[Opening Data shown section]

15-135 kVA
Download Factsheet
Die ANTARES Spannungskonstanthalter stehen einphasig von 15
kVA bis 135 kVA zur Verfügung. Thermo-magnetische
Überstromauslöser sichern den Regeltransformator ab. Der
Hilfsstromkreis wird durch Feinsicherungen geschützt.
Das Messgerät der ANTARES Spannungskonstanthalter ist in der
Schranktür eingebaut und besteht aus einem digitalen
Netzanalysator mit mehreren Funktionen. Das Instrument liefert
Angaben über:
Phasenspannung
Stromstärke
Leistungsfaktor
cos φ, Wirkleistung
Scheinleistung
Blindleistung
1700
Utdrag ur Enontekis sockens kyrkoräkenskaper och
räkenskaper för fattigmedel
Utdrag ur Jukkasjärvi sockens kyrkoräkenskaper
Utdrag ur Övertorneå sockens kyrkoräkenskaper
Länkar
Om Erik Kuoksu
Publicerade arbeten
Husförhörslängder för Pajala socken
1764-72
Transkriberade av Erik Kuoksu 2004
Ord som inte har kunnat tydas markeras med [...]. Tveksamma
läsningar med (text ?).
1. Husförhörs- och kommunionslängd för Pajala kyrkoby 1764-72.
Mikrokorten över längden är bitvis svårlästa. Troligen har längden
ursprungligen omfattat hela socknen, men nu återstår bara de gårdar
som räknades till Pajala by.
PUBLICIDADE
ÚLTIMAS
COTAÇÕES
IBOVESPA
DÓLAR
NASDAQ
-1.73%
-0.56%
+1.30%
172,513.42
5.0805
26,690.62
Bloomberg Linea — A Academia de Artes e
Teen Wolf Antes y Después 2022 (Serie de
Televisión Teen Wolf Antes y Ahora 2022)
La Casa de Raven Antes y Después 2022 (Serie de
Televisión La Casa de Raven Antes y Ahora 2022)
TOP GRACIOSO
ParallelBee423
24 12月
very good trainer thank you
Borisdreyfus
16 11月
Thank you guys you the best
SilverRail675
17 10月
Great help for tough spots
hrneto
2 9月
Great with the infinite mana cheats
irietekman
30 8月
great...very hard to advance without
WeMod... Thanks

[Closing Data shown section]

Exercise details: The answer consists of the line holding "Om Erik Kuoksu" and every line after it up to the end of the records, word for word.

The completed task:
Om Erik Kuoksu
Publicerade arbeten
Husförhörslängder för Pajala socken
1764-72
Transkriberade av Erik Kuoksu 2004
Ord som inte har kunnat tydas markeras med [...]. Tveksamma
läsningar med (text ?).
1. Husförhörs- och kommunionslängd för Pajala kyrkoby 1764-72.
Mikrokorten över längden är bitvis svårlästa. Troligen har längden
ursprungligen omfattat hela socknen, men nu återstår bara de gårdar
som räknades till Pajala by.
PUBLICIDADE
ÚLTIMAS
COTAÇÕES
IBOVESPA
DÓLAR
NASDAQ
-1.73%
-0.56%
+1.30%
172,513.42
5.0805
26,690.62
Bloomberg Linea — A Academia de Artes e
Teen Wolf Antes y Después 2022 (Serie de
Televisión Teen Wolf Antes y Ahora 2022)
La Casa de Raven Antes y Después 2022 (Serie de
Televisión La Casa de Raven Antes y Ahora 2022)
TOP GRACIOSO
ParallelBee423
24 12月
very good trainer thank you
Borisdreyfus
16 11月
Thank you guys you the best
SilverRail675
17 10月
Great help for tough spots
hrneto
2 9月
Great with the infinite mana cheats
irietekman
30 8月
great...very hard to advance without
WeMod... Thanks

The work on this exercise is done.